Well, I'm flattered but I haven't done any substantial innovation here... My recommendation would be to become a theorist, learn math and physics and work your way up the hierarchy. You need to understand the whole picture, how it works on each level, and how the levels fit together - then you can run thought experiments. A good generative model of the world.
> One missing ingredient is a probabilistic model of the thing you're imaging
Ooh, this (making the prior for the true image signal more informative by incorporating knowledge of the structure of the signal) is clever.
Here, when you say model, you mean a description that is based on the (bio)physics of your sample? (E.g., knowing that objects being imaged obey diffusion equations informs your maximum likelihood estimation of the true signal?)
> Secret because I have a dream for a crazy startup based on this idea which I don't have the means to do now.
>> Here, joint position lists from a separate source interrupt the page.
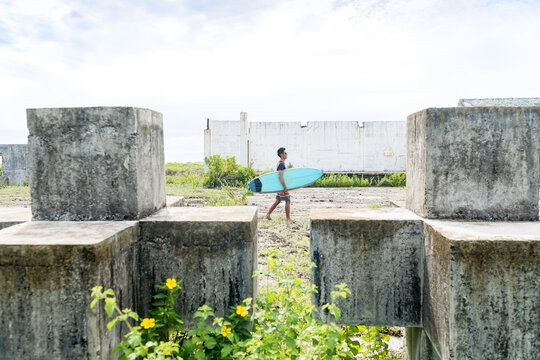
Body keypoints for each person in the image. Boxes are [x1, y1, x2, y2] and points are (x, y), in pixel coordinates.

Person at [265, 147, 292, 221]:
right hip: (281, 186)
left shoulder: (281, 163)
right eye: (285, 153)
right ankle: (288, 218)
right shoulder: (281, 164)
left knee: (278, 201)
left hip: (280, 185)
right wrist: (284, 186)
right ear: (281, 154)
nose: (286, 154)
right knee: (287, 200)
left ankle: (268, 214)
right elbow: (280, 177)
Although I generally hate being secretive about, like, knowledge and for sure the value creation happens during execution - but just humor me this time, ok?
Of course; such is the right (and joy) of an innovator to define how one's own idea is disseminated/actualized! (~:
It is intriguing that you feel your idea has the character of best being pursued via a startup (addressing some crucial unmet commercial need), rather than via the academic model (e.g. transformative Nature publication) more commonly used for improved microscopy techniques.
Best of luck in this pursuit; I look forward to seeing your startup's innovations someday soon!
> You need to understand the whole picture, how it works on each level, and how the levels fit together - then you can run thought experiments. A good generative model of the world.
This idea of developing a "good generative model of the world" is a beautiful aspiration for all of us to have. Thanks for your insights!